→ Instructions to follow: What is needed is an exact copy of the entries, with the pictures excluded.

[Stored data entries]
Content starts
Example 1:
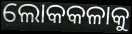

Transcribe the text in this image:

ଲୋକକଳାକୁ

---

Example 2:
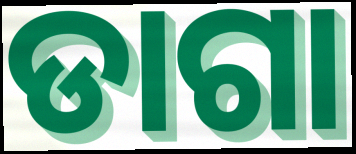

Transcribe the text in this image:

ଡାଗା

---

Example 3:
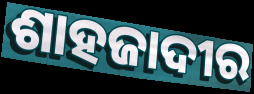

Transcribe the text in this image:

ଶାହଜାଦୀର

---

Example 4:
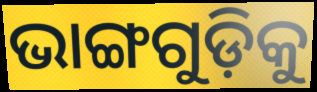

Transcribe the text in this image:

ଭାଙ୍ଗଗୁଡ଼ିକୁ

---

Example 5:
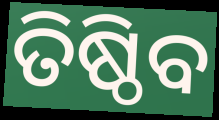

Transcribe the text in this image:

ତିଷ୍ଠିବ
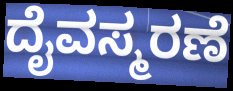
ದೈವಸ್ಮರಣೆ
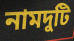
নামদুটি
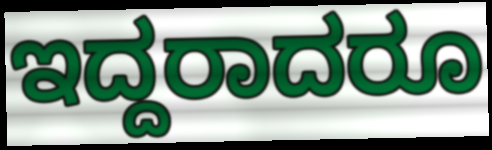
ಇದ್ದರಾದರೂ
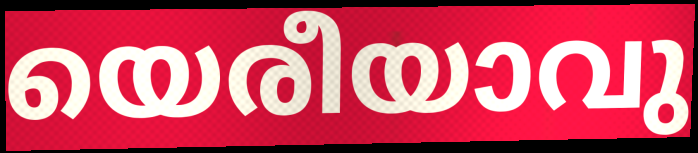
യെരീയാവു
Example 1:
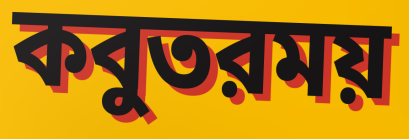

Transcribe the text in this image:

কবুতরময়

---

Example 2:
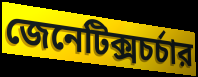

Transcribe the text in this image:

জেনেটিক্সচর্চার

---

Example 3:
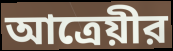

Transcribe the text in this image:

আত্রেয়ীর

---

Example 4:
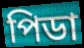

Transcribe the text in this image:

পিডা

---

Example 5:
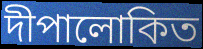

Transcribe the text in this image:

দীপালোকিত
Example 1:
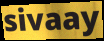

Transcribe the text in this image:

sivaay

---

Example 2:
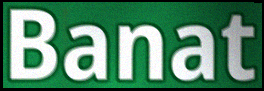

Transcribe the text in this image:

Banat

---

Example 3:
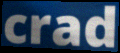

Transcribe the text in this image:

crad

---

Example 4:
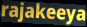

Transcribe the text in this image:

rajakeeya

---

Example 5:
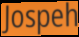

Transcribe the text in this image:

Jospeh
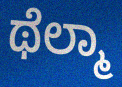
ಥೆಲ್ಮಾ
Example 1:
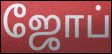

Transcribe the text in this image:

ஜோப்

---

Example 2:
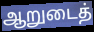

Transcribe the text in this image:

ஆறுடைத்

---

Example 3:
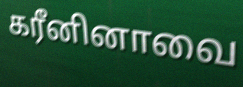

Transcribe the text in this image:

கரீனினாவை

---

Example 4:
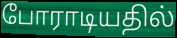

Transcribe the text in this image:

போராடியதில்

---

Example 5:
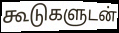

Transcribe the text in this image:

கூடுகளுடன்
Content ends
→ Exercise result:
Example 1:

Transcribe the text in this image:

ଲୋକକଳାକୁ

---

Example 2:

Transcribe the text in this image:

ଡାଗା

---

Example 3:

Transcribe the text in this image:

ଶାହଜାଦୀର

---

Example 4:

Transcribe the text in this image:

ଭାଙ୍ଗଗୁଡ଼ିକୁ

---

Example 5:

Transcribe the text in this image:

ତିଷ୍ଠିବ
ದೈವಸ್ಮರಣೆ
নামদুটি
ಇದ್ದರಾದರೂ
യെരീയാവു
Example 1:

Transcribe the text in this image:

কবুতরময়

---

Example 2:

Transcribe the text in this image:

জেনেটিক্সচর্চার

---

Example 3:

Transcribe the text in this image:

আত্রেয়ীর

---

Example 4:

Transcribe the text in this image:

পিডা

---

Example 5:

Transcribe the text in this image:

দীপালোকিত
Example 1:

Transcribe the text in this image:

sivaay

---

Example 2:

Transcribe the text in this image:

Banat

---

Example 3:

Transcribe the text in this image:

crad

---

Example 4:

Transcribe the text in this image:

rajakeeya

---

Example 5:

Transcribe the text in this image:

Jospeh
ಥೆಲ್ಮಾ
Example 1:

Transcribe the text in this image:

ஜோப்

---

Example 2:

Transcribe the text in this image:

ஆறுடைத்

---

Example 3:

Transcribe the text in this image:

கரீனினாவை

---

Example 4:

Transcribe the text in this image:

போராடியதில்

---

Example 5:

Transcribe the text in this image:

கூடுகளுடன்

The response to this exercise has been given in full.